Mayor Mike Rawlings announced Monday that he plans to help crack down on apartment crime. He will need the help of police, apartment owners and managers, and the community, he says.
The mayor, along with Dallas Police Chief David Brown called a news conference this afternoon to showcase the success of the Mandatory Crime Reduction Program that has been in place at the Arbor Vista apartment community in Lake Highlands since last April. Knightvest, a Dallas-based outfit that owns 11 local properties bought Arbor Vista and cleaned house, Property Manager Melissa Bryant says.
“There were three or four drug houses operating here.
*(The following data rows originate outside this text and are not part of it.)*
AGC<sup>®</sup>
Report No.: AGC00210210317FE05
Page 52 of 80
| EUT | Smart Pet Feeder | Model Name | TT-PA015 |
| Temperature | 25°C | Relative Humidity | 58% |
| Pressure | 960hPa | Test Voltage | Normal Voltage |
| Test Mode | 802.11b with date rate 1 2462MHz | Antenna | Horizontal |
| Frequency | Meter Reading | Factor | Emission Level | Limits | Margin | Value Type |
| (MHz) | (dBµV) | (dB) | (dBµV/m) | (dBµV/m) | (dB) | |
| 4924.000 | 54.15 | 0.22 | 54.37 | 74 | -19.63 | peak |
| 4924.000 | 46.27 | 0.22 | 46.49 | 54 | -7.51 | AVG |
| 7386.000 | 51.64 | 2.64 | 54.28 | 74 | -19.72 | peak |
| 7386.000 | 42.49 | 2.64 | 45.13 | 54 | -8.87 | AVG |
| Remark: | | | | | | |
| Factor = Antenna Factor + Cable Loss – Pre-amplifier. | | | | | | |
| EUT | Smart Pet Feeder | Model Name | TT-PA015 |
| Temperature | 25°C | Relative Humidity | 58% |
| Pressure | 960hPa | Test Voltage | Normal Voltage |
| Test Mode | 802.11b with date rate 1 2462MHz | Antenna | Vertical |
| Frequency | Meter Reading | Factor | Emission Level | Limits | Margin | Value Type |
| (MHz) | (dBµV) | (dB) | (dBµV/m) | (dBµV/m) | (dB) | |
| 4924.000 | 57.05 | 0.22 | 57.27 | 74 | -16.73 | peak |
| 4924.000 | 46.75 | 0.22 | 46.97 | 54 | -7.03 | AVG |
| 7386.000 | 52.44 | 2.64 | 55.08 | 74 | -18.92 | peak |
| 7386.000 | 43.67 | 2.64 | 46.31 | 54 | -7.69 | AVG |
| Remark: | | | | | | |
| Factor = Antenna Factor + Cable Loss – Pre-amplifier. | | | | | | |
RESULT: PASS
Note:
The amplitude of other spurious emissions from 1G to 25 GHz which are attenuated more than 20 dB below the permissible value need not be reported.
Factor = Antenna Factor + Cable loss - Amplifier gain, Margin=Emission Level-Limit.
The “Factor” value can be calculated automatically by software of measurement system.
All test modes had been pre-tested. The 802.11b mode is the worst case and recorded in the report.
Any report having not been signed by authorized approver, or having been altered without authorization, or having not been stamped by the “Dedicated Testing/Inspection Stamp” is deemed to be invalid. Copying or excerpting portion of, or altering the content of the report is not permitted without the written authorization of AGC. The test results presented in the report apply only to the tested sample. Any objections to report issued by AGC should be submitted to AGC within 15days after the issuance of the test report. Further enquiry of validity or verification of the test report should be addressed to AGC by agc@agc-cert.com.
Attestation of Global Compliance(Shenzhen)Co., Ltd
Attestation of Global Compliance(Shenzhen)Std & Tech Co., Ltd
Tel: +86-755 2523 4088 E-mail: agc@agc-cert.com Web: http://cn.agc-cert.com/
We had to start evicting people,” she says. “One drug dealer said to me (bitterly) during the evictions, ‘What you are trying to do, people have been trying to do for years. Good luck.’”
Other residents who are still here now heard him say it, she says. “Now we are proving it can change.”
Post evictions the occupancy rate dropped to about 20 percent, which is scary for any apartment owner, notes David Moore with Knightvest Management. But today it is at 60 percent, “and that’s all good tenants,” adds Bryant.
We spoke with residents Glenda Thomas, Herbert Blair and Eddie Casnave. They’ve each lived there more than a year and are thrilled with the changes.
“We are all seniors and it was scary for us. You never knew what you were going to face when you got home,” Thomas says. “Now, you see people out walking with children and pets. There is a playground. It went from being a terrible place to being a friendly place,” she says.
Mayor Rawlings notes that statistics prove progress. In 2010, the Arbor Vista apartments saw seven aggravated assaults. In 2011 there was one. Burglaries in 2010: 16. In 2011: four. There was also a rape in 2010, but none in 2011.
Of course, cleaning up one complex won’t do much good if the dozens of surrounding apartment communities don’t commit to the same types of initiatives.
To this end, Rawlins promises to meet with the owners of the city’s “toughest apartments”. There are good and bad apartment owners. Some of the bad ones might not even be bad, he says. Maybe they just don’t know what to do, he says.
Brown promises police support, but Rawlins notes that “citizens need to back the budget process to back police.”
Mayor Pro Tem Pauline Medrano, who also spoke, asked the public to remember that an apartment community is a neighborhood. She points to a small child in the room and says, “Giovanni, here, he’s four. He and the rest of the residents deserve a chance.”
Knightvest owns three apartments in Lake Highlands: Arbor Vista, Wellington and The Madeline. They are implementing similar programs at all of their properties.